Delitto a Montecitorio (Aracne Editore) è un giallo, da poco pubblicato, di Giuseppe Vatinno, giornalista e scrittore, che parla con ironia di un delitto eccellente, quello di una “Presidentessa della Camera” l’onorevole Fantos -naturale l’accostamento a Laura Boldrini-, che viene fatta fuori in un modo abbastanza inusuale proprio mentre dirige una seduta dell’alto consesso istituzionale. Da questo evento si dipana tutta l’avvincente storia che tiene con il fiato sospeso per giungere al colpo di scena finale.

Un libro giallo dicevo, tuttavia non drammatico; anche l’evento traumatico del delitto è infatti narrato con i ritmi dell’ironia surreale e del gioco ritmato in cui l’elemento farsesco è il tema principale.

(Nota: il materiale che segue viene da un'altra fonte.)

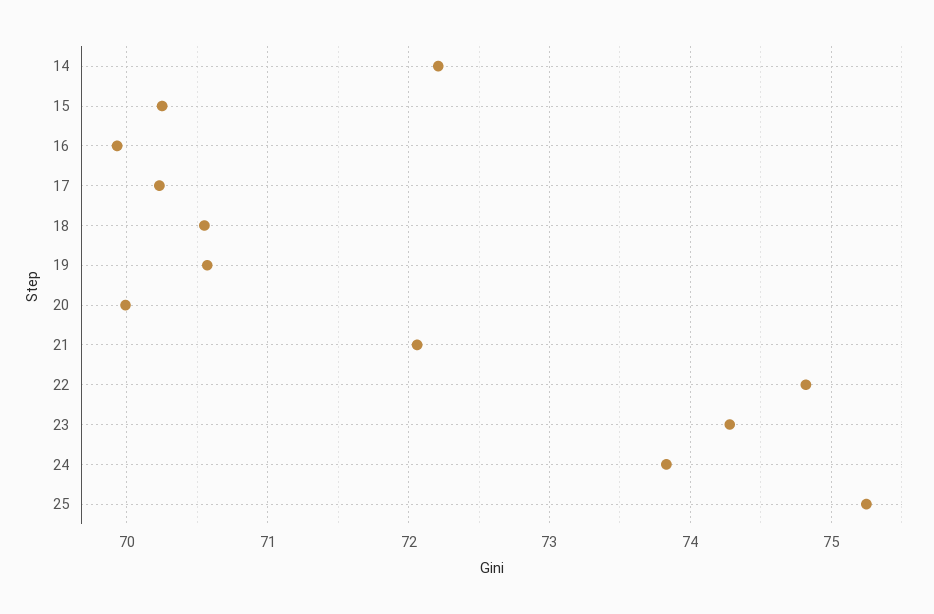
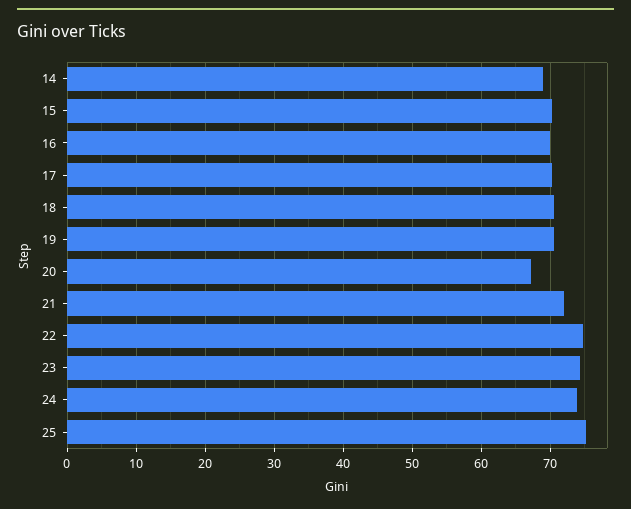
14: 72.2 -> 69
20: 70 -> 67

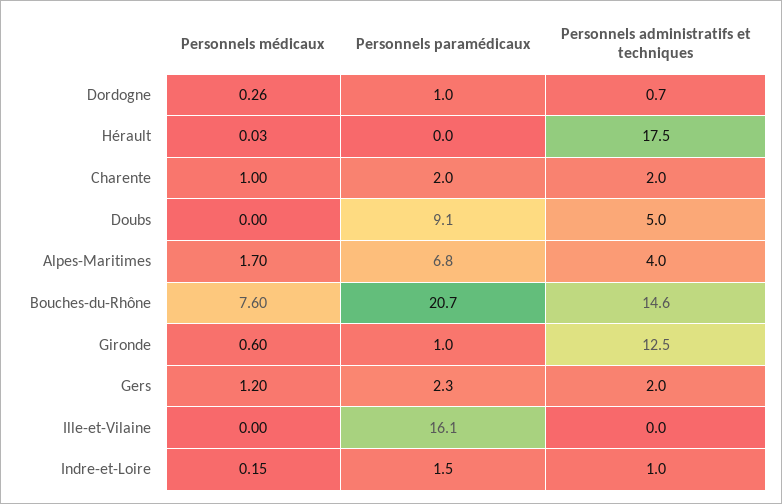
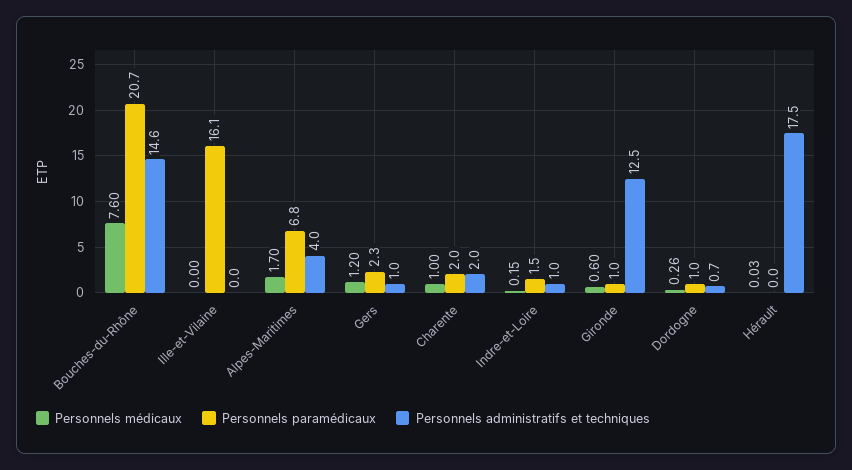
Personnels médicaux, Doubs: 0 -> none
Personnels paramédicaux, Doubs: 9.1 -> none
Personnels administratifs et techniques, Doubs: 5 -> none
Personnels administratifs et techniques, Gers: 2 -> 1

Il delitto è solo lo spunto che permette all’autore, che è stato anche parlamentare, di descrivere minuziosamente i meccanismi interni del Palazzo, ma soprattutto i suoi molteplici personaggi e le loro psicologie, dai commessi in livrea che quasi “volano” sui corridoi di marmo tirati a lucido, alla tribù di deputati intenti nei loro tutto sommato primitivi riti di potere, al Presidente della Repubblica, l’onorevole Cavalli

Il protagonista è un investigatore di eccezione, un magistrato, il procuratore Buggias, e la sua tartaruga Agamennone, totem animalesco con cui confidare le proprie ambasce e le proprie deduzioni logiche sulla strana vicenda.

Il Presidente della Repubblica affida a lui una indagine ufficiosa che viene portata avanti in parallelo ufficialmente dalla polizia.

Nella storia narrata, e sempre descritta con le tinte del surreale, vi sono personaggi che richiamano ancora la realtà: emblematica la figura di un “grande direttore di quotidiano”, il dottor Barbetta, in cui è difficile non scorgere il fondatore di La Repubblica, Eugenio Scalfari.

L’elemento descrittivo e paesaggistico riempie diverse pagine, quasi che il paesaggio, cangiante con le stagioni, sia esso stesso un elemento chiave della psicologia dei protagonisti, sullo sfondo dei Palazzi del Potere, una Roma sorniona e secolare, con i suoi abitanti disillusi e avvezzi da secoli a qualsiasi cosa, con i Castelli romani a fare da cornice di bellezza alla città eterna.

L’introduzione in forma di saggio è dell’ex segretario del Partito Radicale, Giovanni Negri che ne approfitta per chiarire e per chiarirsi il significato della ritualità romana del Potere e sul degrado di quelle istituzioni ormai svuotate di ogni autentico e genuino significato.